ACTIVITY
Read the lines below, and copy any that contain the string "Moldova".

LISTED ENTRIES
[Start of Attachment]

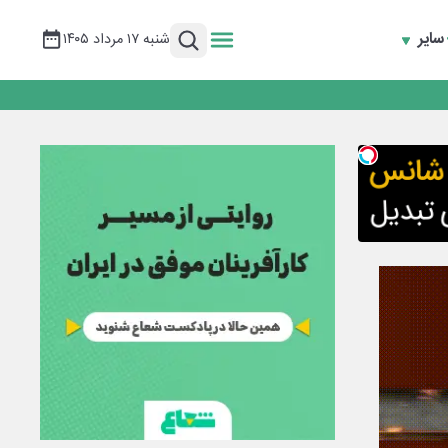
سایر
شنبه ۱۷ مرداد ۱۴۰۵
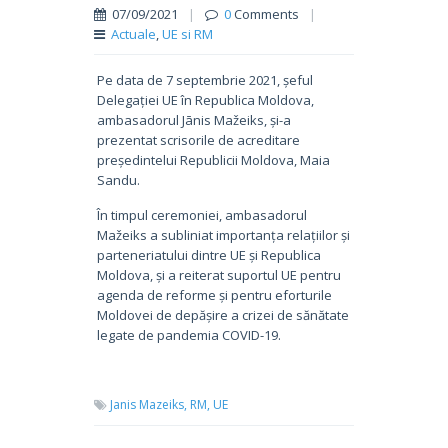
07/09/2021
|
0
Comments
|
Actuale
,
UE si RM
Pe data de 7 septembrie 2021, șeful
Delegației UE în Republica Moldova,
ambasadorul Jānis Mažeiks, și-a
prezentat scrisorile de acreditare
președintelui Republicii Moldova, Maia
Sandu.
În timpul ceremoniei, ambasadorul
Mažeiks a subliniat importanța relațiilor și
parteneriatului dintre UE și Republica
Moldova, și a reiterat suportul UE pentru
agenda de reforme și pentru eforturile
Moldovei de depășire a crizei de sănătate
legate de pandemia COVID-19.
Janis Mazeiks,
RM,
UE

[End of Attachment]

RESPONSE
Delegației UE în Republica Moldova,
președintelui Republicii Moldova, Maia
Moldova, și a reiterat suportul UE pentru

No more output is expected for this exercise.